Florida Attorney General Pam Bondi made a similar request when she asked that the expected review by the 11th Circuit be before all 10 active 11th Circuit judges rather than the typical three-judge panel. Supporting her request, Bondi pleaded that “This case is so significant to all Americans that it needs to be resolved as quickly as possible . . . . If granted, the petition would allow a faster track to the Supreme Court.”

If the new scheduled is followed without changes, then review by the 11th Circuit is expected in June 2011.

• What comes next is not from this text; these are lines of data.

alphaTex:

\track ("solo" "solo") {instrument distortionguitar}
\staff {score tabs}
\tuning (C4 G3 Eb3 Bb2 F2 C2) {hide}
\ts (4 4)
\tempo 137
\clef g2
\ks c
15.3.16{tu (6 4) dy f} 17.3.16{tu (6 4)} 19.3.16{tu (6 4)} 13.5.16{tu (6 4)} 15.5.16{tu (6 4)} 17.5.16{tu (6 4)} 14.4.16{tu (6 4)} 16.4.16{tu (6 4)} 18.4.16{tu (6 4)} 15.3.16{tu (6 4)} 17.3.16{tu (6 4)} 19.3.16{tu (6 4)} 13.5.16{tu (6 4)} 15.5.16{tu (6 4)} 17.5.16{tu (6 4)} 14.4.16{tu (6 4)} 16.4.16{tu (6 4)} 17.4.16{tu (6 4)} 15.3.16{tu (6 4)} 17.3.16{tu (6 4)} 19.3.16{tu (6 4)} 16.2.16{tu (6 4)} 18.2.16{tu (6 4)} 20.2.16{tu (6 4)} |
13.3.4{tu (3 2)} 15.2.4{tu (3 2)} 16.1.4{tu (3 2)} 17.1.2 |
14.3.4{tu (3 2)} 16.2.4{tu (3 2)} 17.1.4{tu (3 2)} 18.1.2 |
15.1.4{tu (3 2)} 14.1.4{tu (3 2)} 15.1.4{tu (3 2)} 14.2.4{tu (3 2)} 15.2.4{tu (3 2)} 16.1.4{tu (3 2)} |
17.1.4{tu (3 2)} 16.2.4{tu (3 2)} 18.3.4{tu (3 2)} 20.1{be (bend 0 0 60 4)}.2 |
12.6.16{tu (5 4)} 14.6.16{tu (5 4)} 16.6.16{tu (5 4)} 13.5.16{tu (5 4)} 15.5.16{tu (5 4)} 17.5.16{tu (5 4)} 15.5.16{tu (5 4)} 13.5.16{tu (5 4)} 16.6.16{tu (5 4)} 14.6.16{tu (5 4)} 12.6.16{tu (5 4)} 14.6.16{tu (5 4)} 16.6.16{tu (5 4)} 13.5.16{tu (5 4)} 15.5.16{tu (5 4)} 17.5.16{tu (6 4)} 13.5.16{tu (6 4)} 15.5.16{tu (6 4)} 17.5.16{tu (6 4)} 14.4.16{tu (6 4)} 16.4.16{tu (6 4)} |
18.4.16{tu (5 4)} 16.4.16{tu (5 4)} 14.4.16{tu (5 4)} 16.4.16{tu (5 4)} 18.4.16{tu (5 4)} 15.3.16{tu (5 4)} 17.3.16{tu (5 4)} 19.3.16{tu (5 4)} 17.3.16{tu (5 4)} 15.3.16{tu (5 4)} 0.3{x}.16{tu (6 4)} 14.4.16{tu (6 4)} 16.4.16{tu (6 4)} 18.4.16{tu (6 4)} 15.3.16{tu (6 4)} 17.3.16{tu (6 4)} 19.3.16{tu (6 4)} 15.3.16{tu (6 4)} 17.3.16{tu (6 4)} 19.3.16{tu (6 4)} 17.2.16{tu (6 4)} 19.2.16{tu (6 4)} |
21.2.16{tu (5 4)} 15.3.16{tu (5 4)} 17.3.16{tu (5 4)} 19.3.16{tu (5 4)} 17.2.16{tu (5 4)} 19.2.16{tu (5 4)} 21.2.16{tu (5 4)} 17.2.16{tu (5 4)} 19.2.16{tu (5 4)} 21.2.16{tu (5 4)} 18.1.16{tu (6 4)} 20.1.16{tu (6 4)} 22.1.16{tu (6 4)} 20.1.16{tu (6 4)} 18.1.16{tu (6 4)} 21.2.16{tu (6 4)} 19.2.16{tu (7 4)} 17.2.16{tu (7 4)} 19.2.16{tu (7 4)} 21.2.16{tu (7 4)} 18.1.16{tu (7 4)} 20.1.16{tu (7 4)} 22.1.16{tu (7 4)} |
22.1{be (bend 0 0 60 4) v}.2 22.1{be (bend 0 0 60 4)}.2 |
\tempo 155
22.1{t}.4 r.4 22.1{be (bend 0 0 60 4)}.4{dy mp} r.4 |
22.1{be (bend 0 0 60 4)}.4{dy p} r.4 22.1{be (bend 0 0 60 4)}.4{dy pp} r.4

Legal Wrangling Over Health Reform Bill Continues

Last week a D.C. district court judge held that PPACA’s individual coverage mandate is a constitutional exercise of Congress’ power under the commerce clause, which marks the third federal court decision in favor of the health reform Act.

Not to be outdone in the ongoing volley over the constitutionality of the Act, however, yesterday Judge Roger Vinson of Pensacola – who held last month that PPACA is UNconstitutional – ordered the Obama administration to stop enforcing any part of the 2,700 page Act. However, Vinson then immediately put his ruling on hold on the condition that the Administration quickly appeal the case either to the Eleventh Circuit or to the Supreme Court.

Vinson’s ultimatum is part of an ongoing push by anti-PPACA groups to have the Act immediately thrust before the Supreme Court for review. Although Vinson’s ruling was handed down Jan. 31, under the Federal Rules of Civil Procedure the federal government has 60 days after a ruling to appeal. However, anti-PPACA groups are clamoring to have PPACA’s review be excused from normal appeal procedures and timelines on the basis of compelling public interest.